透が自分の子犬の魂に触れようとした瞬間それは起こった。透は愉快そうに子犬と遊ぶ修の方に一瞬気をとられてしまったのだ。

 急に修の身体が崩れ落ち床に倒れこんだ。雅人が叫びながら修に駆け寄った。何が起こったのか分からず透はパニックに陥った。

 「修さん!聞こえる!戻ってきて!ここだよ!」 
  
雅人は必死で大声を上げた。修の身体はピクリとも動かない。人形のようになって転がっている。

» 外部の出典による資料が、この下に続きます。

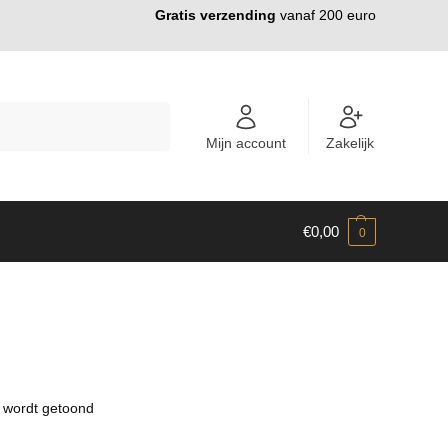
Gratis verzending
vanaf 200 euro
ZOEKEN
Mijn account
Zakelijk
€
0,00
0
n wordt getoond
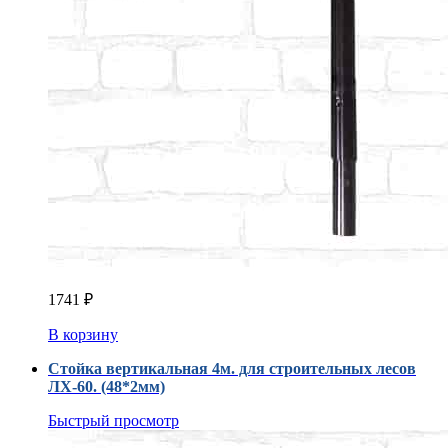
1741
₽
В корзину
Стойка вертикальная 4м. для строительных лесов
ЛХ-60. (48*2мм)
Быстрый просмотр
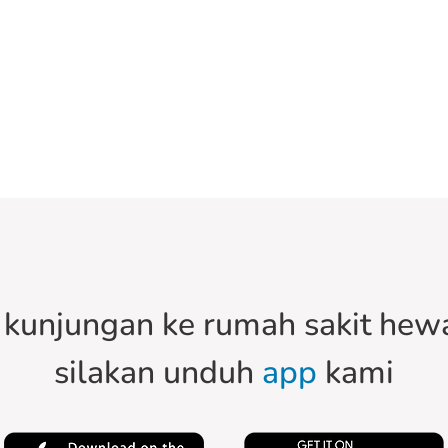
kunjungan ke rumah sakit hewa
silakan unduh
app
kami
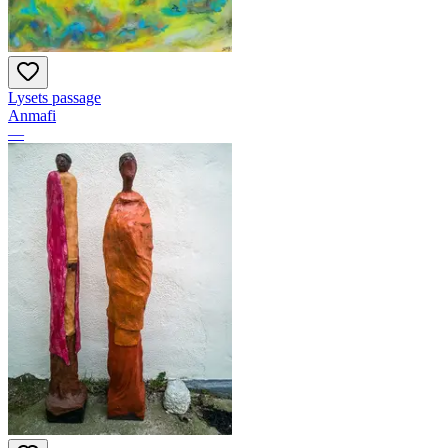
Lysets passage
Anmafi
—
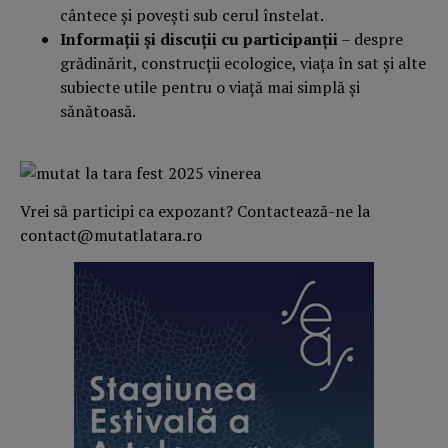
cântece și povești sub cerul înstelat.
Informații și discuții cu participanții
– despre
grădinărit, construcții ecologice, viața în sat și alte
subiecte utile pentru o viață mai simplă și
sănătoasă.
Vrei să participi ca expozant? Contactează-ne la
contact@mutatlatara.ro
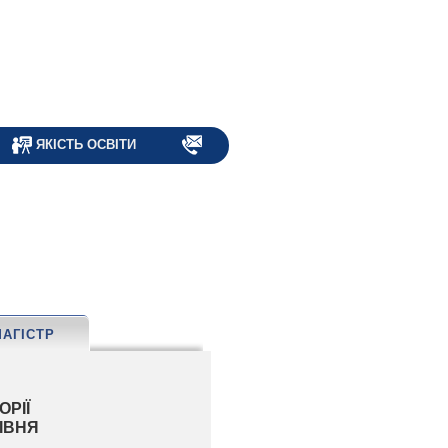
ЯКІСТЬ ОСВІТИ
МАГІСТР
ОРІЇ
РІВНЯ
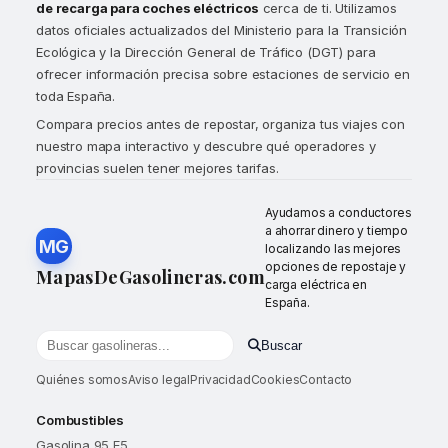
de recarga para coches eléctricos
cerca de ti. Utilizamos
datos oficiales actualizados del Ministerio para la Transición
Ecológica y la Dirección General de Tráfico (DGT) para
ofrecer información precisa sobre estaciones de servicio en
toda España.
Compara precios antes de repostar, organiza tus viajes con
nuestro mapa interactivo y descubre qué operadores y
provincias suelen tener mejores tarifas.
Ayudamos a conductores
a ahorrar dinero y tiempo
MG
localizando las mejores
opciones de repostaje y
MapasDeGasolineras.com
carga eléctrica en
España.
Buscar
Buscar gasolineras por localidad o provincia
Quiénes somos
Aviso legal
Privacidad
Cookies
Contacto
Combustibles
Gasolina 95 E5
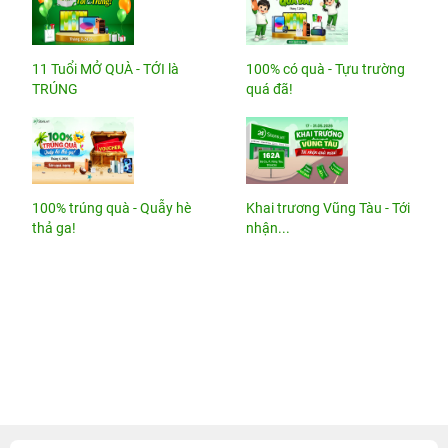
11 Tuổi MỞ QUÀ - TỚI là
100% có quà - Tựu trường
TRÚNG
quá đã!
100% trúng quà - Quẫy hè
Khai trương Vũng Tàu - Tới
thả ga!
nhận...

 「透!ボーっとしないでおまえも呼べ!修さん!ここだよ!」

透は頷いた。だが声が出なかった。 
透はショックで動けない。多分方法も思い浮かばないだろう。自分がやるしかない。雅人は決心した。

 「透。見てろよ。」

 雅人はすべての意識を慧眼と呼ばれる部分に集中した。ここには第三の目があると言われている。目を閉じて自分たちの周りを探り、修の波長を捉えようと試みた。
それはすぐ傍にあるのを感じた。
 
 「修さん…。そこだね。笑ってる場合じゃないでしょ。透がショック死する前に戻ってもらうからね。」

 雅人は両手の掌をそっと上に向け何かを包み込む動作をし、そのまま両手を修の額へとそっと差し伸べた。修の魂を修の身体へといざなっていたのだが、大パニック中の透には何も見えていなかった。
 
 大きく呼吸をしたあと修の身体が動き始めた。雅人はほっと息をついた。

 「透。もう大丈夫。」

 「雅人…有難う。ほんとにどうしようかと…。」

 修が頭を抑えながら、ゆっくり起き上がった。

 「今のはちょっと痛かったな…。透。頭ぶつけたし。」

 「修さん。ごめん。ごめんよ。」

 透は半泣きだった。修は叱らなかった。突然のトラブルに対処できない透の弱さは育てた自分の責任だと感じていた。この弱さが克服できなければ、どれほどのチカラがあろうと意味がない。

 「雅人。おまえはもう大方のことには対処できる。よく落ち着いて行動した。」 

 「ほっておいてもよかったんだけどね。修さん自分で帰って来るっしょ。」

雅人の言葉に修は微笑んだ。
 
 チカラでは劣っているはずの雅人が、透よりはるかに優れた働きをする。透は内心複雑だった。本当に自分は宗主として一族を率いていけるのか。雅人が宗主になるべきじゃないだろうか。
 透は自分がなかなか修から自立できないでいることや、肝が据わってないことを自覚していたし悩んでもいた。

 ふと冬樹のことを思い出した。無力な冬樹は一族からいつも透と比較されながら、それでも宗主にはおまえがなるのだと言われ続けてきた。どんな思いで毎日を過ごしていたのだろう。

透は、何を言われても笑顔を絶やさなかった冬樹の本当の心を、今になって垣間見たような気がした。